Wednesday, July 11, 2012

Summer Heat and Winter Omens

If the old maxims are true that "as high as the weeds grow, so deep will the snow be" and " many berries in the woods foretell a severe winter", then we are in for it this winter.  The weeds are nearly as tall as I am, or even taller, and I have never seen so many berries.  Get your wood piled high and fill your pantry!
The horrible heat has devastated the garden.  Despite my watering and the couple of heavy rains we had, hardly anything sprouted.  No carrots, beets, parsnips, celeriac, beans or rutabegas.  I thought the Mandan Bride corn would grow well with the heat, but it grew misshapen:  the stems are pencil thin and about an inch above ground solitary ears grew; the height of the plants to where they flowered was no more than 4' tall and they looked stunted.  Very strange looking.  I pulled out most of the stalks and in their stead planted a short season hybrid variety of sweet corn that I found in my seed bin.  The weather is strange enough this year that the new planting may be harvestable. The potatoes have been devoured by potato beetles and insect predation is horrible altogether.  I have to say though that the Jerusalem Artichokes are massive and beautiful; the leeks and onions looks good; the mustard greens are bug chewed but growing; most of the sunflowers have had their heads chewed off by the deer but they are still growing; the Blue Hubbard squash actually look pretty good even though I had to break down and spray them because of the squash bugs; the New England pie pumpkins are not happy but hanging on; and the melons despite needing to be bug sprayed look fairly happy.

Task instructions:
1 – From the July garden post, list every crop the writer names as having failed to sprout.
2 – Extend the July garden post past its final sentence, keeping the writer's first-person voice.

Data block:
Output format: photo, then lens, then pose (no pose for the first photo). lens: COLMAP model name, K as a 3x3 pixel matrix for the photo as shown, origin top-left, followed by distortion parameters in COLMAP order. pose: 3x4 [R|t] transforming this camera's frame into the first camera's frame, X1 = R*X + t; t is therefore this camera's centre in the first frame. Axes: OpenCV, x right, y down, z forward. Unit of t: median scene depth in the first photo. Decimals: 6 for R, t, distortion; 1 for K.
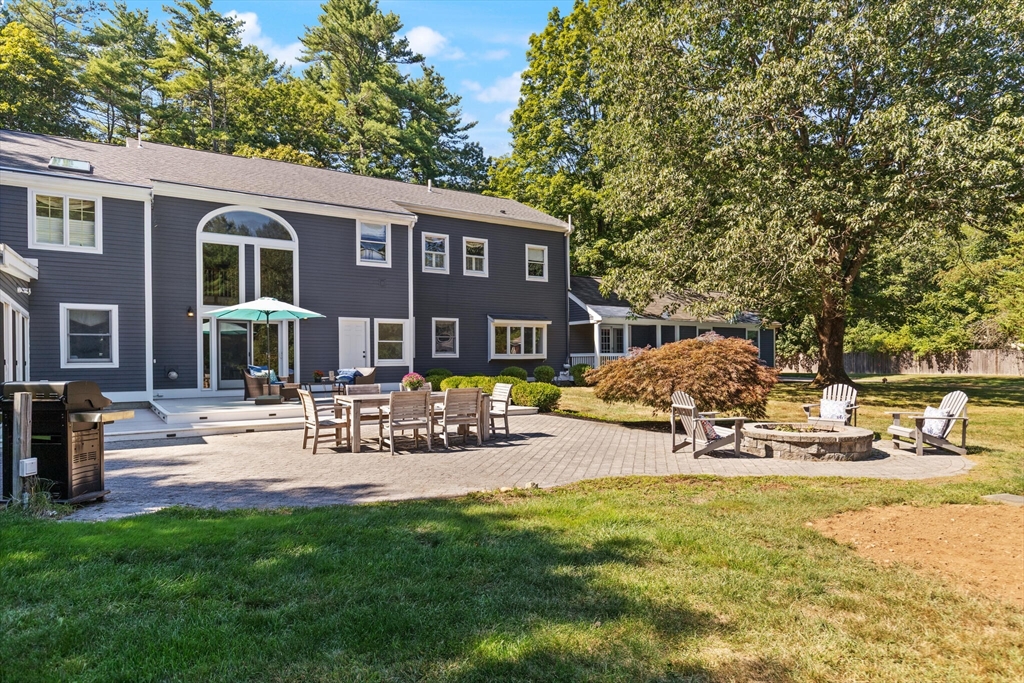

Task-by-task answers:
1 – carrots, beets, parsnips, celeriac, beans, rutabegas

2 –
Back at the house in the garden boxes all the lettuces and Wong Bok chinese cabbage bolted.  I tried growing Red Burgundy okra for the first time and that is grasshopper chewed and looks stunted.  It is a pretty plant and I would like to try planting it again.  That is another variety I thought would do well with the heat.   A different variety of mustard greens and early planted beets and carrots  managed to get enough top growth on them to shade the soil before the heat torched everything and are doing well.  For some reason these are the only veggies that are not bothered by insects.  I don't understand it.  None of the herbs I planted sprouted, but I am hoping that cooler weather and a thin mulch over the seed bed will make them decide to grow.  I pulled the garlic and am tieing bunches together to hang and cure for a couple of weeks in the garage. The heads are on the small side, but ok otherwise.

Sweltering in the Northwoods
Tonight I pulled everything that bolted and tossed it onto the big raised bed I'm building in the forest garden where I transplanted the horseradish, some rhubarb, and garden sorrel a couple of weeks ago.  You know, it's almost impossible to kill horseradish, and sorrel is just a weed anyway, so I don't worry about it either. As it turns out, they don't seem to mind the weather one bit and love their new location.  (I made some horseradish with a few roots and was it ever good -- milder than expected and tasty.)  I planted beans and beets where the bolted items were and hope for some kind of fall harvest.

I found deer poop right in front of one of my Haralson apple trees out in the forest garden, so I have been working on my fence.  Fortunately, all the fruit trees have been spared any nibbling and I hope that tightening up the fence will keep them that way.
Just look at how healthy this Hudar pear tree is without any spraying in this permaculture garden:

Hudar pear tree
There's no doubt.  Nature is the best farmer.

Be safe, Everybody!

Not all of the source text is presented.